“Body Fascism” and Me

What better image to encapsulate muscular fascism than an Arno Breker statue?

As I have repeatedly stated in my past writing, I am something of a “disgruntled leftist”, which is to say I was a proto-SJW until I went to college and (mercifully) got a dose of non-cucked anthropology to the face. Thus, I like to think I’m fairly knowledgeable in the lifeways of the social justice crowd, at least as it was circa 2005-2008. And of course I can compare it to today’s scene.

Some thing I noticed in my social justice days, and can infer from looking at photos of social justice types today, is that they absolutely hate anything that is beautiful, or even the concept of beauty, especially forms of beauty that are created and enhanced with toil and effort—i.e. physical strength/muscularity.

“The sun commanded me to construct a new dwelling in which my mind would be secure-a dwelling of bronzed skin and powerful muscles” and all that.

To refer to an anecdote from my own personal life, I got into weight training around the same time I got into social justice—both of which happened in high school, which is admittedly somewhat paradoxical for reasons you’ll soon see. Especially when my compatriots were adamantly against the very thought of physical exercise and strength training. This puzzled me, and I would express my confusion to them—if we were supposed to be a revolutionary vanguard fighting the good fight, then wouldn’t the cause of revolution be better served by being physically strong and dextrous?

It seemed an obvious enthymeme to me (to use the Aristotlean term) to me, but there was no swaying them. And needless to say, that was the first seed of doubt that would give way to many others and ultimately lead to me abandoning the way of social justice.

Seeing as this “anti-fitness” tenet has only gotten stronger since I left high school, I have to ask: why? Why is this the case?

A somewhat knowledgeable reader would point out that strength and beauty are the most primordial of hierarchies, and the left despises hierarchy in all its forms (at least in theory). Some evidence would support this, like how the Soviet Union and other communist regimes would actively ban cosmetics and fancy dress for women. However, if the Soviets were so against   physical hierarchy, it doesn’t seem to follow that that nation would have produced some of the greatest weightlifters, gymnasts, and various other athletes in the history of those sports, as well as pioneering training methods still used to this day.

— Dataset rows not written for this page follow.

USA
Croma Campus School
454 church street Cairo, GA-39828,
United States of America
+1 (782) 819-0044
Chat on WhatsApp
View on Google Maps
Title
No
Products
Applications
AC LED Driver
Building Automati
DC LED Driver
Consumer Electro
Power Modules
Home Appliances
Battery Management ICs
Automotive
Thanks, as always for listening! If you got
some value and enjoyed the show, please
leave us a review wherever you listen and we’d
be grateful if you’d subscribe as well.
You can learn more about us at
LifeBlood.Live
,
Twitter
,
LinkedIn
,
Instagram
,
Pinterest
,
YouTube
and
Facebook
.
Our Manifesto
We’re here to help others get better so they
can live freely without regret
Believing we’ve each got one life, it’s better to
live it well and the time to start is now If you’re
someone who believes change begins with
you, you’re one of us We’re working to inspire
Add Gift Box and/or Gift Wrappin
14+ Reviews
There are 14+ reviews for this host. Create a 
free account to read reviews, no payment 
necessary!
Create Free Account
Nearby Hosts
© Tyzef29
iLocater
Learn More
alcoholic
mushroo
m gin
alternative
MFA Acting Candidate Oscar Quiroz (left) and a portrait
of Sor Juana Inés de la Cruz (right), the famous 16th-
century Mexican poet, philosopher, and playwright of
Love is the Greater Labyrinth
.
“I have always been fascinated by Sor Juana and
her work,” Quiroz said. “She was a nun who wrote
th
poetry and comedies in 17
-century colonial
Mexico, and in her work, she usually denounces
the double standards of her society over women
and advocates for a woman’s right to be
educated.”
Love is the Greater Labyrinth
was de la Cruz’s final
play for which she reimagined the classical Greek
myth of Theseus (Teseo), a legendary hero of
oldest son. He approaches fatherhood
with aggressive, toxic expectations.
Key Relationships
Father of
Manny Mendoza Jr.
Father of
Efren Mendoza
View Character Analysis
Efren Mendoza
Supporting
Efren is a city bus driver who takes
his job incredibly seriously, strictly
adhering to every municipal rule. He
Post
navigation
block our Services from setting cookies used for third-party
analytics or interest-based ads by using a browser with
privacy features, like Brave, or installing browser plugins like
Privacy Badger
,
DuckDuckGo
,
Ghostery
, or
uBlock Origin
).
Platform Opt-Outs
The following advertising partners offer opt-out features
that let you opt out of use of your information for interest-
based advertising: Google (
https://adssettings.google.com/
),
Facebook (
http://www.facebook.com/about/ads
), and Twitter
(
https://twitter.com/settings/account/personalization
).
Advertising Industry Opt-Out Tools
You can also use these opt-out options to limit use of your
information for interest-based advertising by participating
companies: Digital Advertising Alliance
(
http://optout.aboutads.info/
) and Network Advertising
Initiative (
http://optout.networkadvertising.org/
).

How to explain this discrepancy? I would argue that only the hardest of hardline leftists, the “revolutionary vanguard” are the resentful nerds that we stereotype. Being ugly and/or untalented themselves, they hate beauty and hierarchy because it reminds them of what they cannot have (at least not without great toil, which they are unwilling to do). However, the smart communist will soon realize that a government made entirely of angsty dorks will get picked off real quick (See Bela Kun), and thus they need “functional beauty” to sustain the nation, ie: strength. Because angry, vengeful dorks like Lavrentiy Beria aren’t going to do the fighting, nor are smelly indigents like Che Guevara.

When that happens, you’re going to need some shaved gorillas to do the heavy lifting. That’s why, I feel, the Soviets quickly became masters of physical training, while going out of their way to discourage beauty (except of course for KGB “honeypot” agents): one is immediately functional and one is not.

While there are some notable exceptions to this rule of communist leaders being resentful dweebs (Leon Trotsky, Josip Tito), most communist dictators and (Especially) apparatchiks are much like their ideological progeny today—ugly, bitter and unwashed.

And presumably like their descendants, they probably hated the “natural aristocracy” until they needed it.

Who knows? If I had stayed in the social justice crowd, perhaps I would be antifa’s Vasily Alexeyev, clean and jerking hundreds of pounds to advance intersectionality.

Or maybe not, since a pair of broad shoulders and tree trunk legs is, like, triggering and stuff. And at least you, me, and the Soviets would have agreed to laugh disparagingly at hysterical nonsense such as that.